Riot At Foxconn Plant In China Injures 40 Workers
At least 40 people were injured in a riot at an electronics factory in northern China operated by Taipei-based Foxconn Technology Co., Ltd. (TPE:2354), a supplier for major U.S. tech companies and one of China’s largest employers.
About 2,000 workers were involved in the fighting, which broke out in a privately managed workers dormitory at around 11 p.m. (1500 GMT) Sunday in Taiyuan, Shanxi province, according to Sky News. About 5,000 police were dispatched, and the rioting was brought under control by around 3 a.m. Monday morning. The facility was closed for the day and was expected to be back online Tuesday. The cause of the riot is said to have been "a personal dispute between several employees," said a company statement posted by Sky.

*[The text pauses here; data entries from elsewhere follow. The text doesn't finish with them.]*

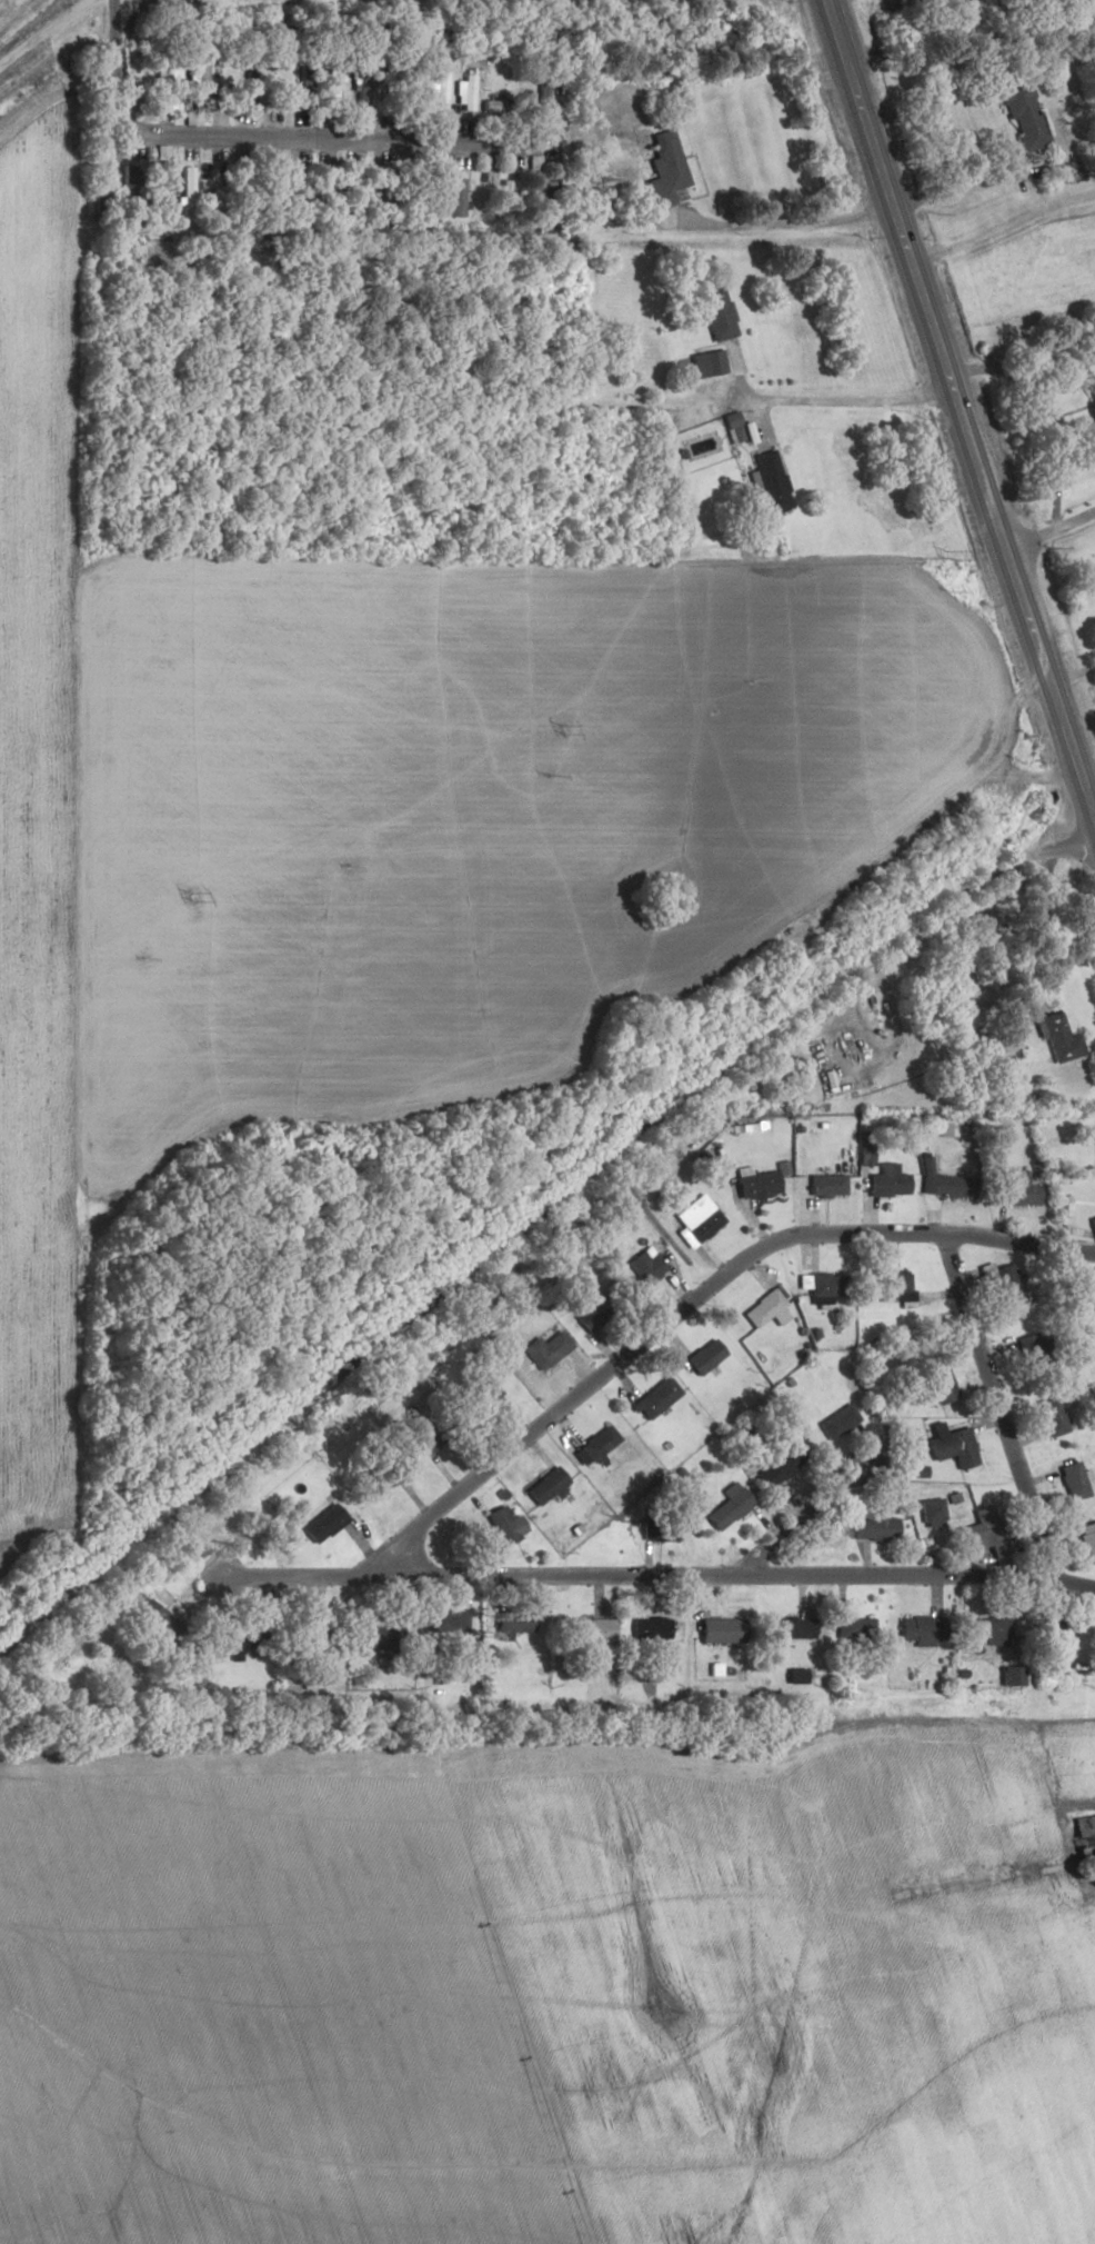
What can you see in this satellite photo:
road: (42, 31)
building: (306, 76)
building: (336, 79)
building: (200, 82)
building: (279, 83)
building: (174, 85)
building: (249, 87)
building: (416, 88)
building: (440, 88)
building: (543, 88)
building: (468, 92)
building: (505, 105)
building: (1022, 114)
building: (275, 118)
road: (264, 141)
building: (665, 167)
building: (129, 186)
building: (322, 187)
building: (158, 189)
building: (188, 189)
building: (217, 195)
building: (456, 197)
building: (430, 199)
building: (534, 204)
road: (741, 229)
road: (1001, 232)
building: (720, 324)
building: (707, 363)
building: (1091, 399)
road: (846, 402)
road: (960, 416)
building: (770, 482)
road: (1051, 530)
road: (1072, 671)
road: (935, 817)
road: (1093, 826)
building: (1057, 1034)
building: (1003, 1051)
building: (886, 1181)
building: (756, 1184)
building: (826, 1184)
building: (948, 1185)
building: (1016, 1187)
building: (1094, 1200)
building: (701, 1224)
building: (644, 1265)
building: (825, 1284)
building: (1007, 1284)
building: (893, 1286)
road: (692, 1304)
building: (763, 1308)
building: (589, 1310)
building: (1030, 1350)
building: (543, 1351)
building: (702, 1356)
building: (940, 1381)
building: (480, 1394)
building: (654, 1397)
road: (993, 1407)
building: (1051, 1416)
building: (836, 1421)
building: (426, 1441)
building: (595, 1445)
building: (951, 1445)
building: (780, 1464)
building: (377, 1479)
building: (1072, 1481)
building: (544, 1486)
building: (727, 1506)
building: (325, 1517)
building: (499, 1525)
building: (873, 1525)
road: (795, 1527)
building: (661, 1529)
building: (982, 1533)
building: (1087, 1540)
road: (651, 1578)
building: (154, 1620)
building: (446, 1623)
building: (511, 1623)
building: (852, 1626)
building: (647, 1627)
building: (787, 1628)
building: (920, 1628)
building: (994, 1628)
building: (719, 1630)
building: (1053, 1632)
building: (590, 1633)
building: (373, 1638)
building: (235, 1645)
building: (792, 1674)
building: (1010, 1676)
building: (1084, 1837)
road: (1014, 1860)
road: (915, 2097)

“We want to give people time to cool down,” Louis Woo, spokesman for Taipei-based Foxconn said by phone to Bloomberg.
The Taiwan-based company is a major supplier of iPhone developer Apple Inc. (NASDAQ:AAPL) and employs about 79,000 workers in the facility. Foxconn did not confirm whether any parts of iPhone 5 were made at the factory. The company, which employs about 1.2 million workers in China, also supplies parts for Hewlett-Packard Company (NYSE:HPQ) and Microsoft Corporation (NASDAQ:MSFT).
The cause of the fight was immediately not known, and the authorities have launched an investigation into the incident, said Foxconn.

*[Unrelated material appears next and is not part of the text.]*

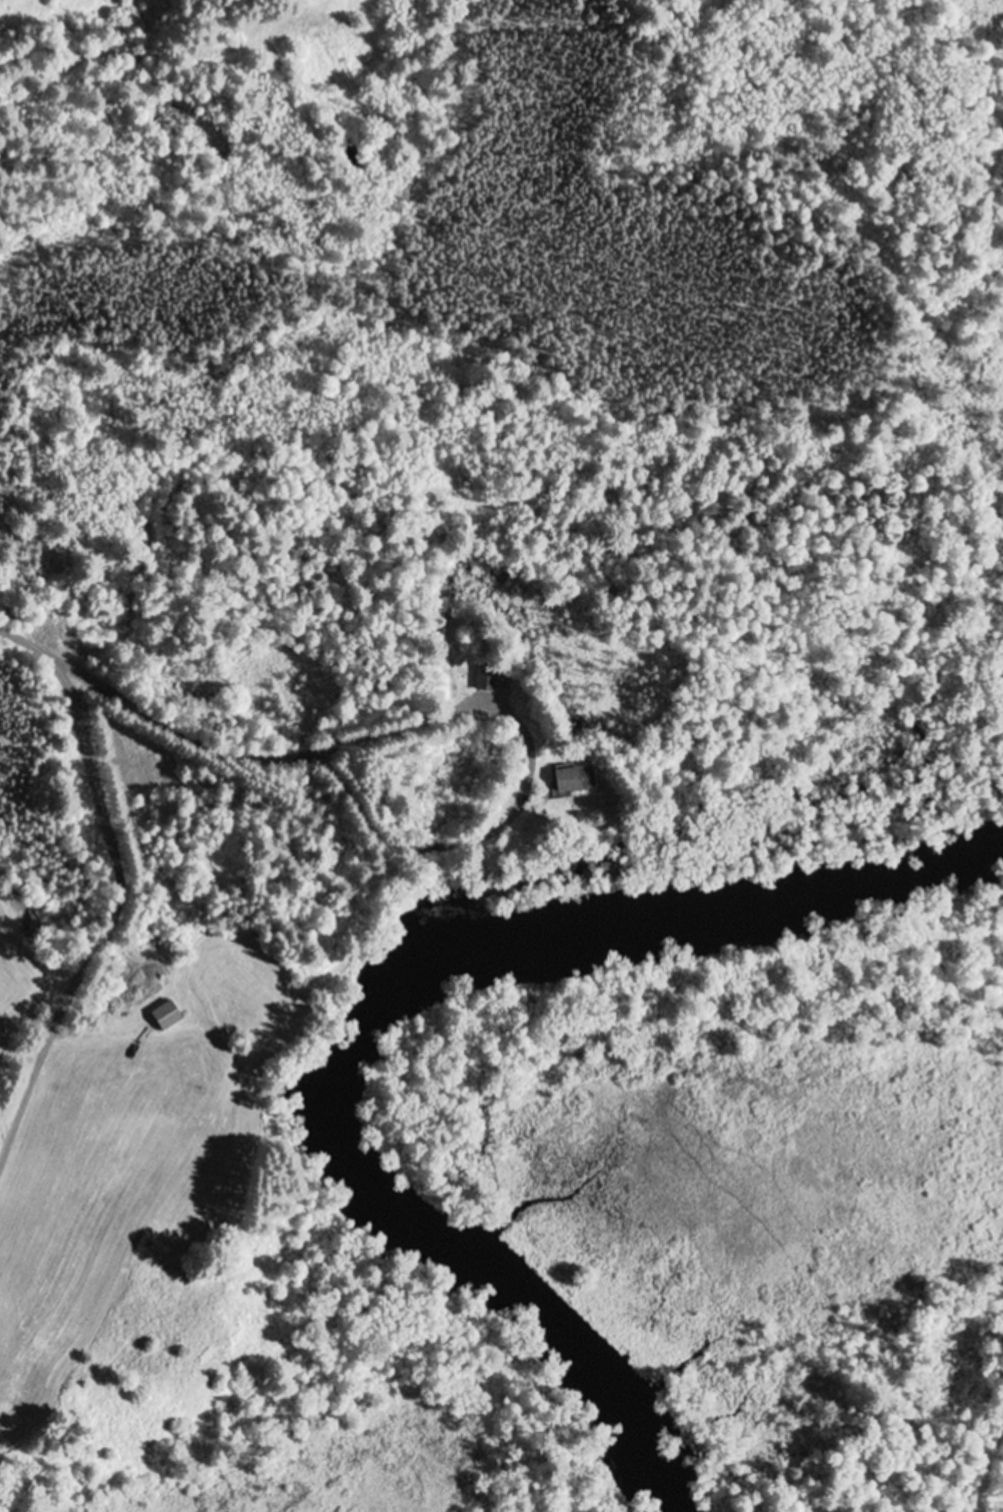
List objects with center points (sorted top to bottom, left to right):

"We want to give people time to cool down," Louis Woo, spokesman for Foxconn, told Bloomberg, adding that union leaders would be sent to the site to discuss the issue with the workers.
Foxconn had been in the middle of a controversy because of the poor working conditions in its plants.

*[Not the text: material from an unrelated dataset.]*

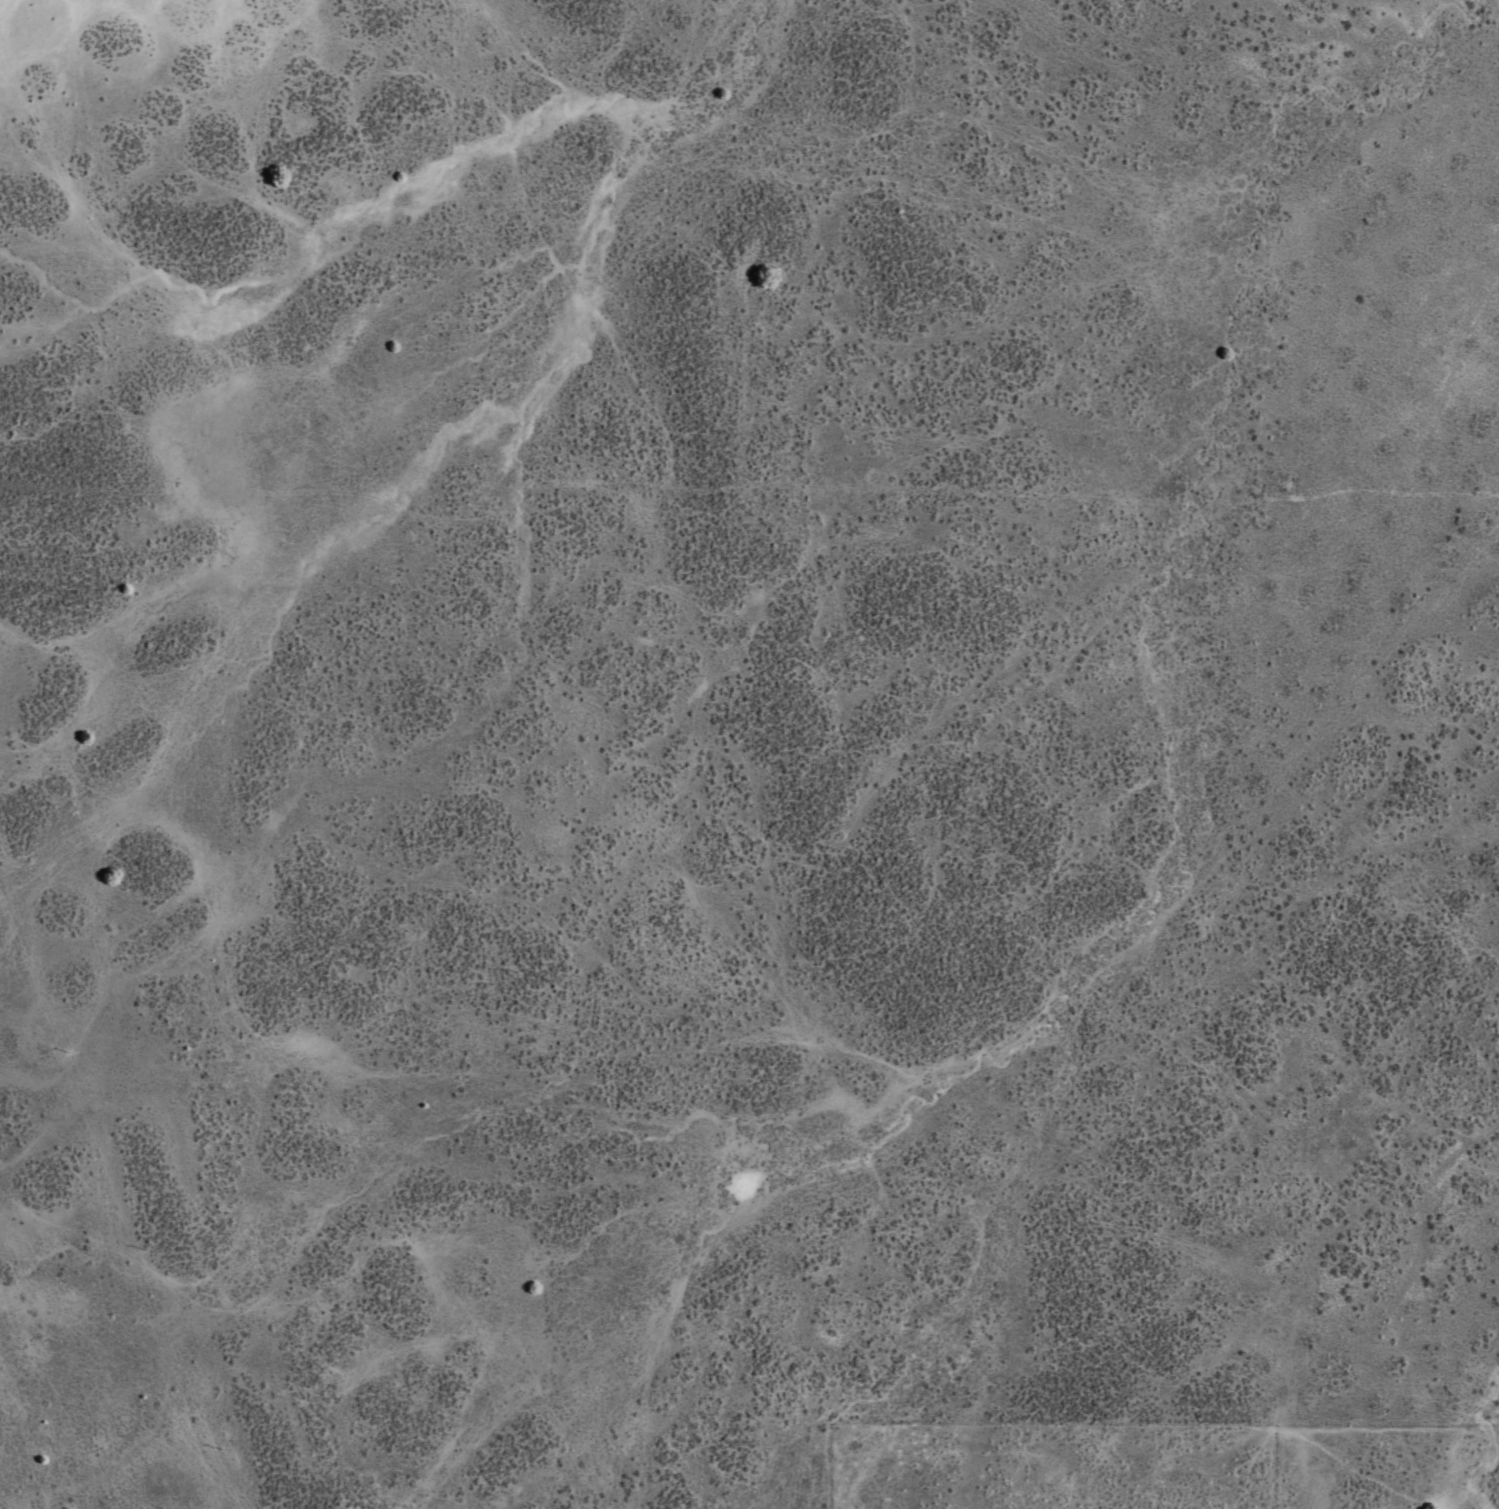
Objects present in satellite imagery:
crop: (859, 685)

An independent audit from the U.S. Fair Labor Association, or FLA, revealed long working hours, poor safety standards and delayed overtime payments in Foxconn facilities.
The investigation has found that employees often worked more than 60 hours a week and sometimes for seven days a week without the mandatory one day off. It happened though the Chinese labor law limits the weekly working hours to 49 hours a week.
There was a string of suicides at the Foxconn factories in 2011 that was attributed to poor working conditions in the plants by rights groups and activists.
Foxconn shares fell slightly onn the Taipei Stock Exchange, closing at NT $2.62 (U.S. 9 cents).